When I entered the specialty of emergency medicine there was nothing else I could imagine doing.
We get to help patients at their most significant times of need and treat everyone from neonates to extreme old age, covering just about every acute condition conceivable.
It’s a real privilege to be able to help people when they need it most, and work in a field so diverse and so exciting. Or at least it was.
For the last few years now, the workload has become increasingly unsustainable. When the four-hour targets came in, we largely met them. That’s changed in a big way.
As the UK bed base has been progressively cut for a growing and ageing population needing more healthcare than ever before, achieving those targets is a thing of the past and doing the job has become much more difficult.
The mean response time to category one ambulance calls is at its highest since records began. Attendances at emergency departments are climbing and performance figures are the worst they have been since records began. Hospitals are full, with trusts nationally working at or close to capacity constantly.
When hospitals are full, emergency departments are unable to move patients out of cubicles and on to wards, leading to ambulances arriving at full emergency departments with no free cubicles to offload patients into.
We are all familiar with the scenes that have made headlines, of patients queuing in corridors waiting for a space in which to receive much-needed treatment.
The Association of Ambulance Chief Executives released a report indicating that as many as 160,000 patients may be coming to harm as a result of handover delays. The Royal College of Emergency Medicine analysed the effects of long lengths of stay in emergency departments and the crowding that creates. It found that an estimated 4,519 patients are likely to have died in 2020-21 as a direct result.

• [TASK INSTRUCTIONS]:
1 > Repeat the piece on emergency medicine word for word, from "The mean response" to "offload patients into.".
2 > In the piece on emergency medicine, how many patients does the Association of Ambulance Chief Executives report indicate may be coming to harm because of handover delays?
3 > Carry on writing the piece on emergency medicine, beginning after its final sentence.

• [STORED DATA]:
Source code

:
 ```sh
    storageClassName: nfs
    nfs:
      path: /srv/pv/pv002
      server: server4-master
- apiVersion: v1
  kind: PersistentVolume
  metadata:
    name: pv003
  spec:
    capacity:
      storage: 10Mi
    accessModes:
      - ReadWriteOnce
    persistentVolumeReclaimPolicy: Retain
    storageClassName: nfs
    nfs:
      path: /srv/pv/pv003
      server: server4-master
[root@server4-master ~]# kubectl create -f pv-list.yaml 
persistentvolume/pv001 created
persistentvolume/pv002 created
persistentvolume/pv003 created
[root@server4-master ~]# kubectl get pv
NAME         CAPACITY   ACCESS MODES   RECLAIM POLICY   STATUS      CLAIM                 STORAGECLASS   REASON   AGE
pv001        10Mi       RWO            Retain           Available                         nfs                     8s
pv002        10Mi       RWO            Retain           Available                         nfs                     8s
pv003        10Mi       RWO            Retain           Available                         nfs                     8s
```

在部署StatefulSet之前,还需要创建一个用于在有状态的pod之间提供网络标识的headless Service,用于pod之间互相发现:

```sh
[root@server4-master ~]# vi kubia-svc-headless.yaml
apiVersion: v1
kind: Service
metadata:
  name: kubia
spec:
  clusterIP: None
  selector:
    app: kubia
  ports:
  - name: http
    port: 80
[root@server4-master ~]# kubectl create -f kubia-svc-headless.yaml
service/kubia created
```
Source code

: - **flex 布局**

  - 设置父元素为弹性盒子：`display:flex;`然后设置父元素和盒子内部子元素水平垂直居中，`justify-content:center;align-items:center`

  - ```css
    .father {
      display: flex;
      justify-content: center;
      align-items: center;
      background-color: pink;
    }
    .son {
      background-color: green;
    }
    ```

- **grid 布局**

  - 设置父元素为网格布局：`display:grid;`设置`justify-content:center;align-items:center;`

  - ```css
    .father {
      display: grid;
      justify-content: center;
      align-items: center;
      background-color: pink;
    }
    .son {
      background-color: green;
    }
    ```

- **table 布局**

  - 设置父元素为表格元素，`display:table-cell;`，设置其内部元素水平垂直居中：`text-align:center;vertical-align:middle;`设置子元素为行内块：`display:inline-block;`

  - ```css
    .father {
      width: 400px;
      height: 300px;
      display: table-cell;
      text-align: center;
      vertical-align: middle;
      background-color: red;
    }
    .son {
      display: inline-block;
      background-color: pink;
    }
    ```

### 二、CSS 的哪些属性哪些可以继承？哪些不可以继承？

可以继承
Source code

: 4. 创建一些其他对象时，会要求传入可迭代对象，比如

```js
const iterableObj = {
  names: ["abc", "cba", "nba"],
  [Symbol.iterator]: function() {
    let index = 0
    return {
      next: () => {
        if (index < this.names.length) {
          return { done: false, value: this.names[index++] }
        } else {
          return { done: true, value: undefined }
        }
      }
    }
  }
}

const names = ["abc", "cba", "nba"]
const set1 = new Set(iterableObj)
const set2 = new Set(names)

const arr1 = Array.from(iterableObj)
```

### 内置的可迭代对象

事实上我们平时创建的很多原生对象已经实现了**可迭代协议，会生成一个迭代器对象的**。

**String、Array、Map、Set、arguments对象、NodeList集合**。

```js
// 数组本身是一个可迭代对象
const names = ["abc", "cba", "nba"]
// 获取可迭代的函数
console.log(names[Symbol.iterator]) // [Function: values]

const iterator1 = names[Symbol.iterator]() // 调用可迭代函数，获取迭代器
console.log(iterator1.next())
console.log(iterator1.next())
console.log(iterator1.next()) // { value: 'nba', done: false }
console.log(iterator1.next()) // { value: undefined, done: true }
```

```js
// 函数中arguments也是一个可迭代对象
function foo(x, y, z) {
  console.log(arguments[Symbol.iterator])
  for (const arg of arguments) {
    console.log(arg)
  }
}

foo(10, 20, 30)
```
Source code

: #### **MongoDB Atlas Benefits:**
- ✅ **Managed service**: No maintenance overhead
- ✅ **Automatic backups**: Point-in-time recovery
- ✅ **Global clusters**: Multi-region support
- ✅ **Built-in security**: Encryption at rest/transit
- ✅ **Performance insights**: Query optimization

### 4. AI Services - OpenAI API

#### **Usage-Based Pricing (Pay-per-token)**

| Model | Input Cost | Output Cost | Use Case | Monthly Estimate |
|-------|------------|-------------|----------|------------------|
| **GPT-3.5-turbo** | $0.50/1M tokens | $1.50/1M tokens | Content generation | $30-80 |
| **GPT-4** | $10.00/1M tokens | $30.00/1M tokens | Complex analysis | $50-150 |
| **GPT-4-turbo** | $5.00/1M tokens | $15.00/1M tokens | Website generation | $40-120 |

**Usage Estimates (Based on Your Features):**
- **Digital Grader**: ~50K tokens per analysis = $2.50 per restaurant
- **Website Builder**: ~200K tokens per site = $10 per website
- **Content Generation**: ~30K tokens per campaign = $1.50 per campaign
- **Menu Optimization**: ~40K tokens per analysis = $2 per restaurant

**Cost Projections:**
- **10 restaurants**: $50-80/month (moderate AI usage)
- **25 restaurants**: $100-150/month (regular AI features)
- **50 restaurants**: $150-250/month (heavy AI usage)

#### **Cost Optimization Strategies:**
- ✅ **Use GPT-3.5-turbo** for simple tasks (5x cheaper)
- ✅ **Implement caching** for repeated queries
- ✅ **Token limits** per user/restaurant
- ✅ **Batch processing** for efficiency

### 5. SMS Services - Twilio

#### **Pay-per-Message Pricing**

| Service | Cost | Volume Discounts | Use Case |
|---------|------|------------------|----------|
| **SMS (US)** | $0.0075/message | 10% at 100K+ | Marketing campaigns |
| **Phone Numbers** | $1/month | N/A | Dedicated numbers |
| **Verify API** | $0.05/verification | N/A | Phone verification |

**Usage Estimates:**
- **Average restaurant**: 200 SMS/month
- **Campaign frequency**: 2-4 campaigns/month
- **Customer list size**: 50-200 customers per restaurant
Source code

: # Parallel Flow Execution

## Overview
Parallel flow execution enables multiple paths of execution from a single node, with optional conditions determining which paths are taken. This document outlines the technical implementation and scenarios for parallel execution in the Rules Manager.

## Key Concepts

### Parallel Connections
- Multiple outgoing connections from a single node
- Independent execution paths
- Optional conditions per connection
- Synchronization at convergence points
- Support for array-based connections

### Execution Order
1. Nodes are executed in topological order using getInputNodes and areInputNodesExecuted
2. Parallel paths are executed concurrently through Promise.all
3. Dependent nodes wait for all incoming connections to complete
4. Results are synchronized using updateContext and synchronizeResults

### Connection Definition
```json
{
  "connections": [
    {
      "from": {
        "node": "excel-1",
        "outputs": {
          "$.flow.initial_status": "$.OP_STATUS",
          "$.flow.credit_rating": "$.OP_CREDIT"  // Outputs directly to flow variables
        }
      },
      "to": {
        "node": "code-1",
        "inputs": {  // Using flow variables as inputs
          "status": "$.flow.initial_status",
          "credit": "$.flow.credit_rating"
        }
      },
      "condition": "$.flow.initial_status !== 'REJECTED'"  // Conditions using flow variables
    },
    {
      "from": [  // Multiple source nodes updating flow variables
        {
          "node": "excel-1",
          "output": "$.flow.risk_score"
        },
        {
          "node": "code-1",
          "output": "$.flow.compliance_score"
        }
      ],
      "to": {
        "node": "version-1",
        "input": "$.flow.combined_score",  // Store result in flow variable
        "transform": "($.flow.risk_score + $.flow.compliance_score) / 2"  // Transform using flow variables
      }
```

• [RESPONSES TO THE EXERCISE]:
1 >
The mean response time to category one ambulance calls is at its highest since records began. Attendances at emergency departments are climbing and performance figures are the worst they have been since records began. Hospitals are full, with trusts nationally working at or close to capacity constantly.
When hospitals are full, emergency departments are unable to move patients out of cubicles and on to wards, leading to ambulances arriving at full emergency departments with no free cubicles to offload patients into.

2 > As many as 160,000 patients.

3 >
For staff such as myself working in such environments, it has become incredibly stressful. Those numbers cannot be ignored – each of us carries the weight of them, and the constant fear that today might be the day we don’t get to someone in time.
The word used time and again is ‘relentless’. There is no let up. Shifts start with full departments and long waits. Time is spent frantically assessing and reassessing the queuing patients to determine who needs the next available space.
When the ‘stand by phone’ rings, forewarning us of an incoming critically ill patient or cardiac arrest, it is often an immensely stressful few minutes shuffling patients around to create a cubicle to receive them. Somehow, we always manage it.
On top of all of this, COVID hasn’t gone away and Omicron rates are rising again. Our departments still have to be split into ‘red’ and ‘green’ zones. If the red zone is full and another COVID patient arrives there is often no choice but to leave them in the ambulance outside. It’s too risky to bring them indoors among other patients who may be vulnerable, but it feels incredibly risky leaving them in the ambulance.
We know we need to see time-critical conditions quickly. Every minute counts in trauma, heart attacks, strokes, sepsis and many more conditions including COVID for those severely affected. It’s a constant worry that we won’t get to someone quick enough, that they will come to harm because they waited too long.
As the consultant in charge, this weighs heavily on my mind every shift. With litigation at an all-time high in emergency medicine, the fear of reprisal if something is missed is enormous, but worse than that is the fear that a human being could face significant suffering if we are unable to give them the care they need.
Every member of staff carries this worry and although we know we are doing our best, it frequently feels as though our best is not enough.
Breaks are missed, home times are delayed, days off are sacrificed to fill rota gaps but the more people take on, the more at risk they are of burnout – something that threatens everyone working in the sector.
Simply put, we cannot continue this indefinitely. More must be done to support hospitals to meet the rising demand.
More beds are needed to admit patients into. More social care is needed to enable discharges, freeing up capacity in the system. Recruitment and retention of staff must be an absolute priority for the Government.
We want to be there to look after the health of the nation, but we can’t be if the health of the NHS and those that work for it are not prioritised.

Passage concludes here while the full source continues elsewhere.